▸ EXTRAIT DU DOCUMENT
──────

Petrouchka, le pantin génial d’Igor Stravinsky

Vaslav Nijinsky dans "Petrouchka" de Stravinsky

 Un an après L’Oiseau de feu et deux ans avant Le Sacre du printemps, Stravinsky livre l’une de ses grandes partitions pour les Ballets russes. Le compositeur russe a eu la vision d’un pantin « subitement déchaîné qui, par ses cascades d’arpèges diaboliques, exaspère la patience de l’orchestre, lequel à son tour lui réplique par des fanfares menaçantes ». Ce morceau burlesque et génial a entraîné une véritable révolution musicale.

Un nouveau ballet, avec comme sujet « l’éternel et malheureux héros de toutes les foires et de tous les pays ».

──────

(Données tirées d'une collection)
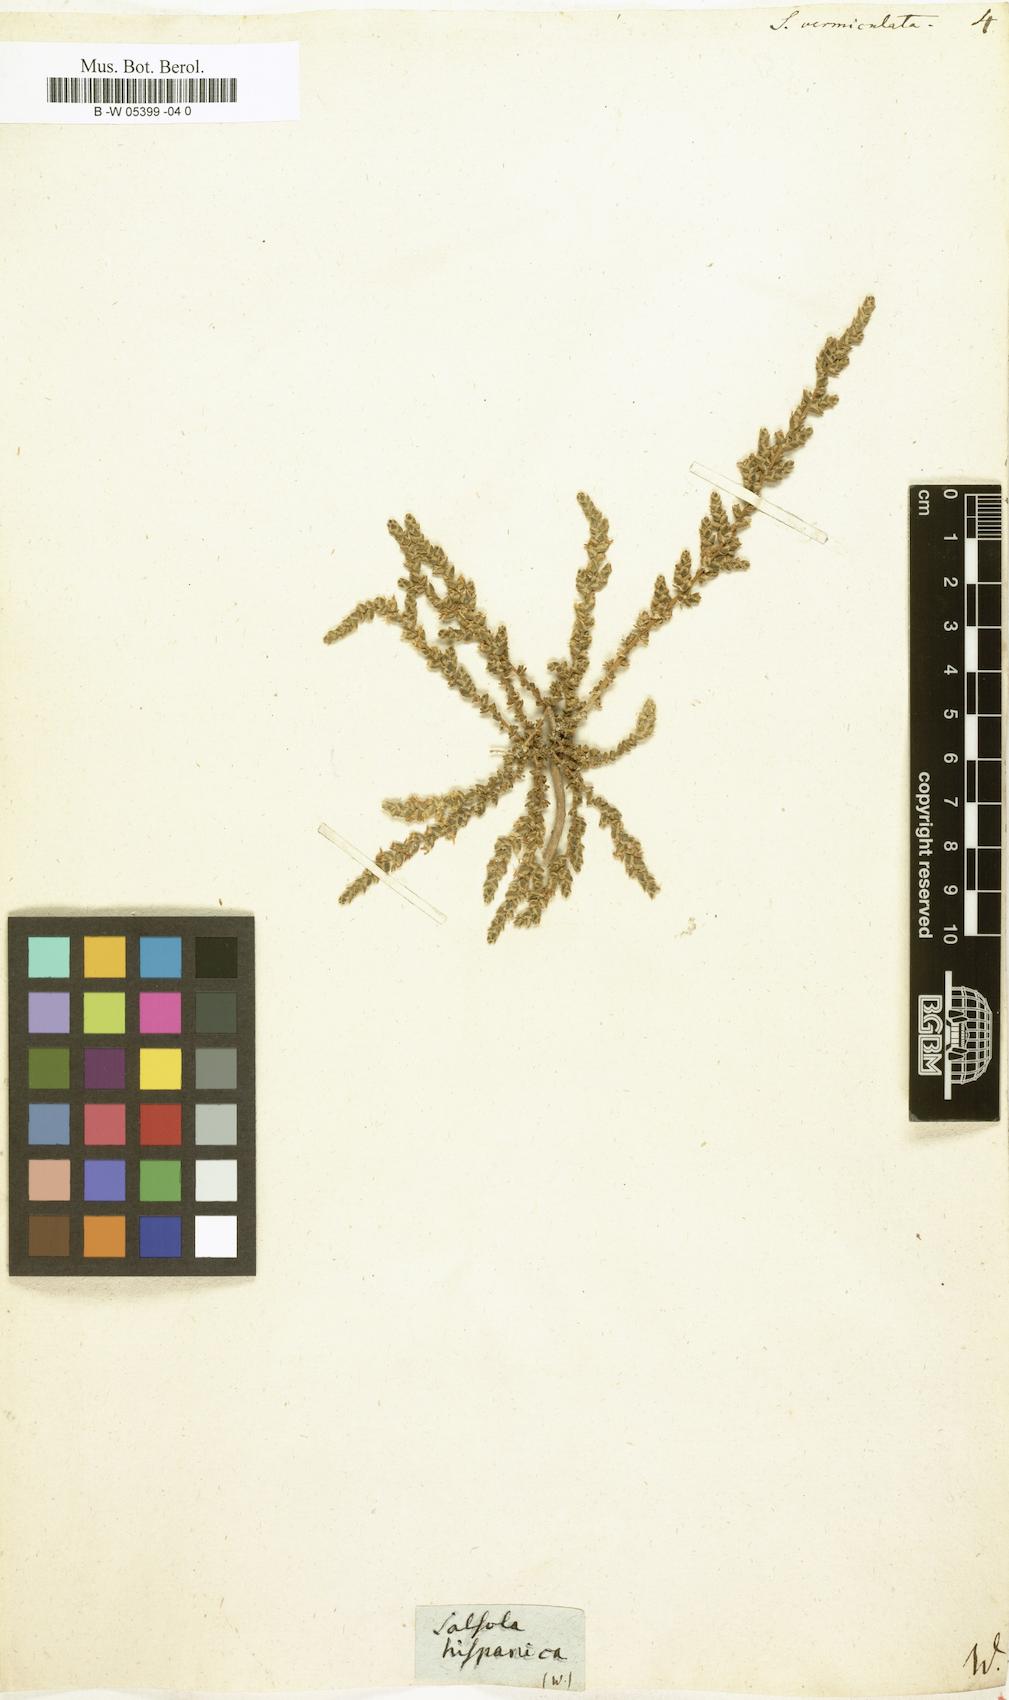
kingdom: Plantae
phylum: Tracheophyta
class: Magnoliopsida
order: Caryophyllales
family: Amaranthaceae
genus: Nitrosalsola
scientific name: Nitrosalsola vermiculata
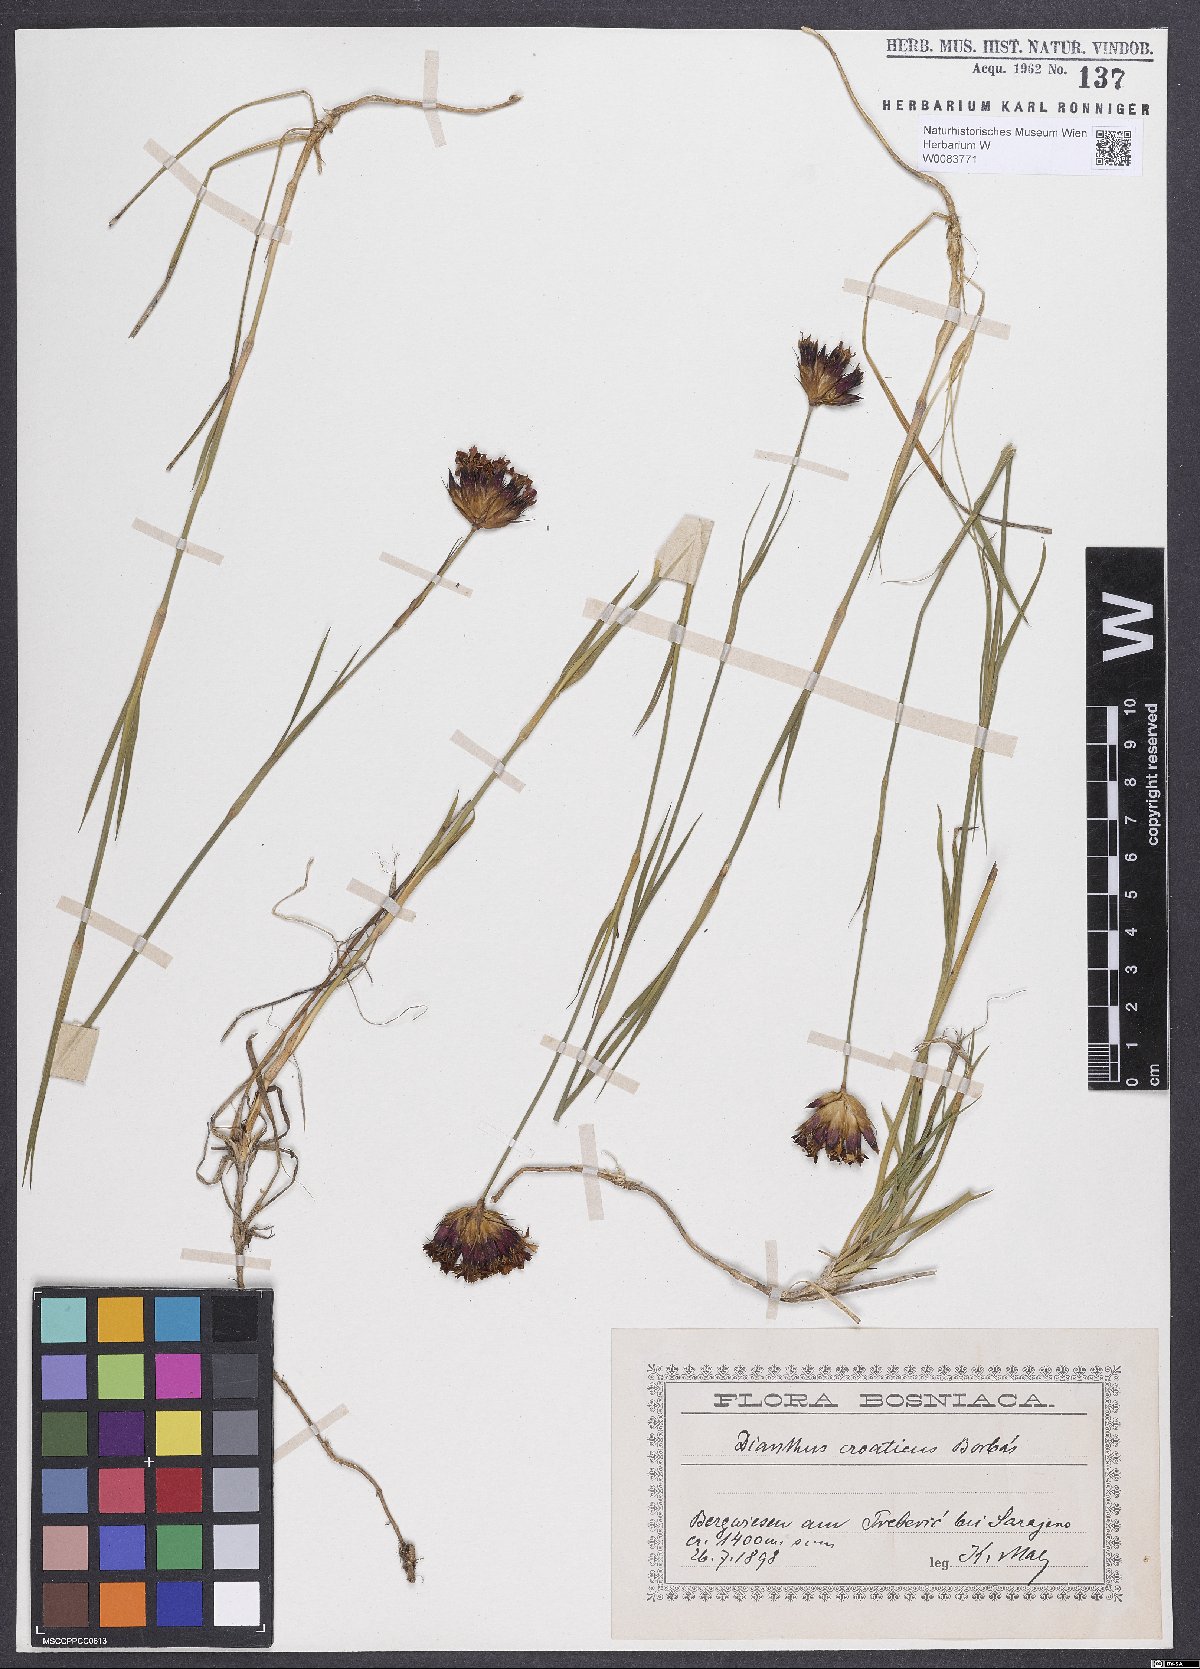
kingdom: Plantae
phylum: Tracheophyta
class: Magnoliopsida
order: Caryophyllales
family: Caryophyllaceae
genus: Dianthus
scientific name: Dianthus giganteus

──────

▸ ÉNONCÉ A
Transcrivez le passage de l'extrait sur Petrouchka compris entre « Vaslav Nijinsky dans » et « véritable révolution musicale. », bornes incluses.
▸ ÉNONCÉ B
Relevez tous les titres d'œuvres de Stravinsky mentionnés dans l'extrait sur Petrouchka.
Ces données n'ont aucun rôle dans ce travail.

▸ CORRIGÉ A
Vaslav Nijinsky dans "Petrouchka" de Stravinsky

 Un an après L’Oiseau de feu et deux ans avant Le Sacre du printemps, Stravinsky livre l’une de ses grandes partitions pour les Ballets russes. Le compositeur russe a eu la vision d’un pantin « subitement déchaîné qui, par ses cascades d’arpèges diaboliques, exaspère la patience de l’orchestre, lequel à son tour lui réplique par des fanfares menaçantes ». Ce morceau burlesque et génial a entraîné une véritable révolution musicale.

▸ CORRIGÉ B
Petrouchka
L'Oiseau de feu
Le Sacre du printemps